The work on geological carbon storage includes work on the CO2 injection in the Sleipner field in the North Sea, on a site with leaking natural CO2 at Green River, Utah, on sampling a real-time CO2 injection experiment, and modelling of multiphase flow of CO2 and brine in heterogeneous media to elucidate rates of capillary and dissolution trapping.
My other interests include the thermal evolution of mountain belts, the tectonic processes which operated in the early Earth, the physical processes which control melting within the Earth and determining the significance of fluid-flow in metamorphic rocks.
Heterogeneities within porous aquifers are present at a wide range of scales and may enhance the dissolution and capillary trapping of buoyant CO2 due to increased mixing, or alternatively limit the contact area through flow focusing towards high permeability pathways.
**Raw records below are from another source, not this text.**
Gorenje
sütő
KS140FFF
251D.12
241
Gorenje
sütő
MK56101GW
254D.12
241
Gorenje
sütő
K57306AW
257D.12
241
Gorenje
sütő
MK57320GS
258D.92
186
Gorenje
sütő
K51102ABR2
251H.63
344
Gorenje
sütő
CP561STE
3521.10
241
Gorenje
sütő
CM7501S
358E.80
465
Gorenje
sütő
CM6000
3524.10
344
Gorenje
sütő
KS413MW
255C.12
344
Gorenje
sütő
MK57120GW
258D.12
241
Analogue fluid systems, which mimic the the effects of capillary forces in porous media or the dissolution of CO2 will be used to study the mixing in laboratory systems at the meter scale with centimetre scale heterogeneities. The results of the laboratory experiments will be used to inform numerical and mathematical models of mixing in layered strata. The laboratory and mathematical models of heterogeneity will be informed by geological models of potential North Sea storage aquifers. The research is part of a NERC-funded project joint with Sam Krevor (Imperial), Andy Chadwick (BGS) and Zoe Shipman (Strathclyde).